Évasion doré, 2024
Médium : papier, colle et acrylique sur bois
Dimension : 18 x 12 pouces
Prix : sur demande
Médium : papier, colle et acrylique sur bois
Dimension : 18 x 12 pouces
Prix : sur demande
Dans cette mer fragmentée de teintes chaudes, un voilier glisse en silence, porté par une lumière dorée qui évoque la promesse d’un instant suspendu. Le ciel et l’eau se confondent dans une vibration d’orangés et de bruns, comme un coucher de soleil éternel où tout semble encore possible.
Habiter près de l’eau, c’est être témoin de cette beauté quotidienne — ces reflets changeants, cette lumière qui apaise, cette impression d’infini. Mais sous cette surface éclatante, une autre réalité persiste. En y regardant de plus près, la matière se trouble, se densifie, se fragmente : signes d’une pollution diffuse, presque invisible, mais bien présente.
Les fragments qui composent l’œuvre racontent cette dualité. Ils évoquent à la fois la richesse du paysage et sa dégradation progressive. Le voilier, silhouette sombre et silencieuse, devient alors un symbole d’évasion… mais aussi de dérive. Il avance dans un monde qui se transforme, porté par un équilibre de plus en plus précaire.
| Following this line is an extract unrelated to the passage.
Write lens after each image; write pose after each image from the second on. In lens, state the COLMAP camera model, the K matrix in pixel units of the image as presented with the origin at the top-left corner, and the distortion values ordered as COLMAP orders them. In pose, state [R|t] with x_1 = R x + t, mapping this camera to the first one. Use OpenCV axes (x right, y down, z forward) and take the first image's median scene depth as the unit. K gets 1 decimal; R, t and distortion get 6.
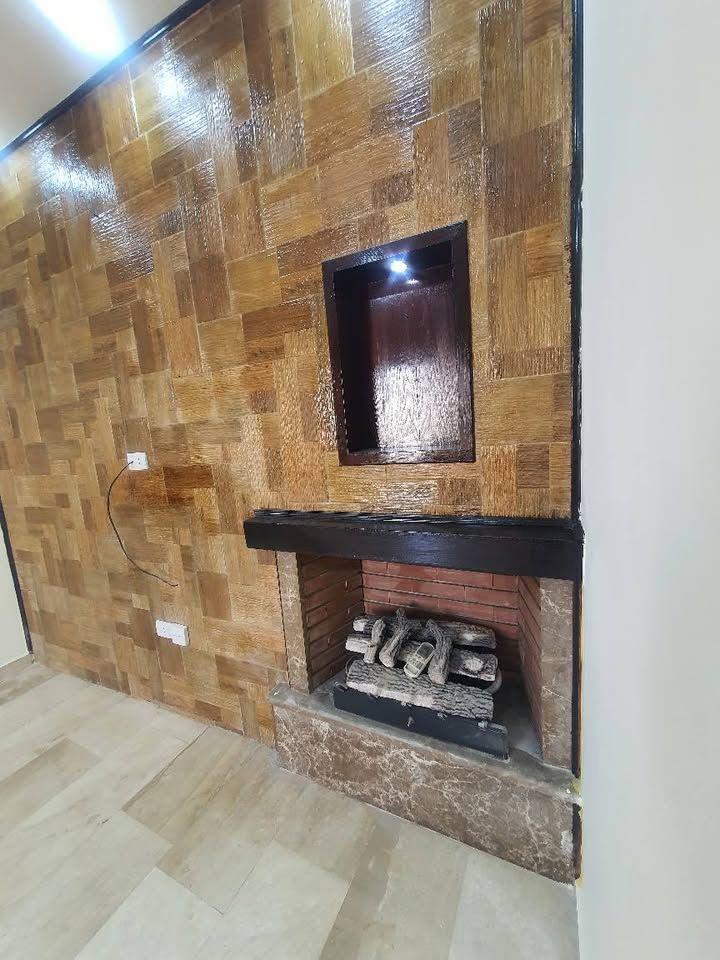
lens RADIAL K [[380.1, 0, 360.0], [0, 380.1, 480.0], [0, 0, 1]] dist [-0.000698, 0.000040]
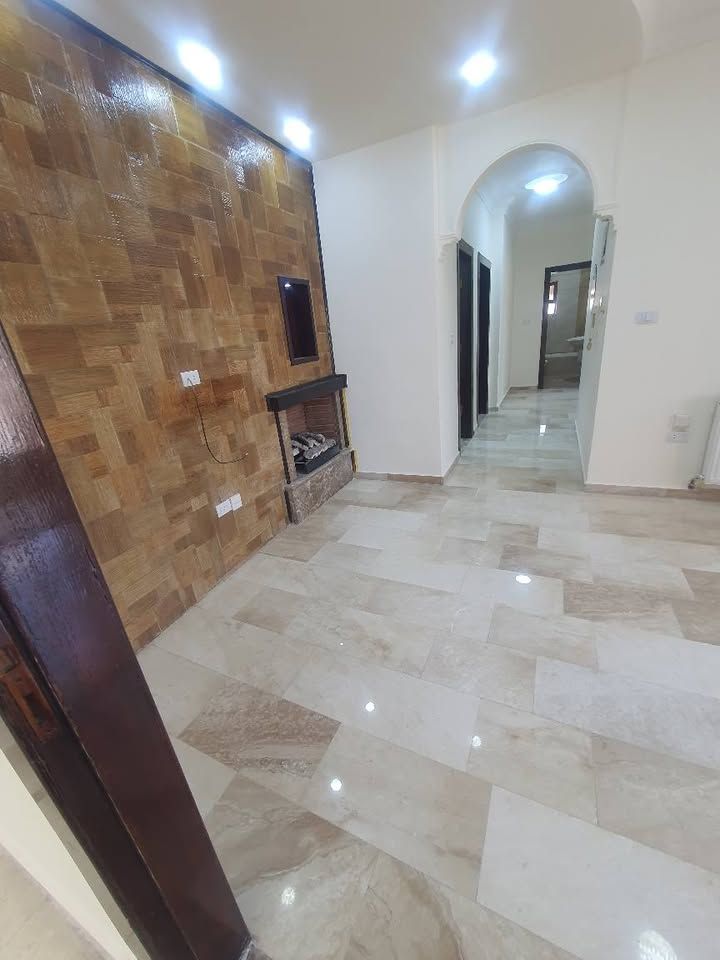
lens RADIAL K [[380.1, 0, 360.0], [0, 380.1, 480.0], [0, 0, 1]] dist [-0.000698, 0.000040]
pose [[-0.012612, -0.284950, 0.958459, -2.020954], [0.246387, 0.928095, 0.279165, 0.053581], [-0.969090, 0.239672, 0.058503, 0.493377]]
Le temps, lui, s’infiltre partout — dans les couches, dans les textures, dans cette lumière qui semble brûler ce qu’elle éclaire. Il rappelle l’urgence d’agir, avant que cette beauté ne devienne qu’un souvenir recomposé, comme ces morceaux de papier assemblés.
À travers cette œuvre, l’évasion n’est pas seulement une fuite vers l’horizon : elle devient une prise de conscience. Une invitation à regarder autrement ce qui nous entoure, avant que l’or du paysage ne se ternisse irrémédiablement.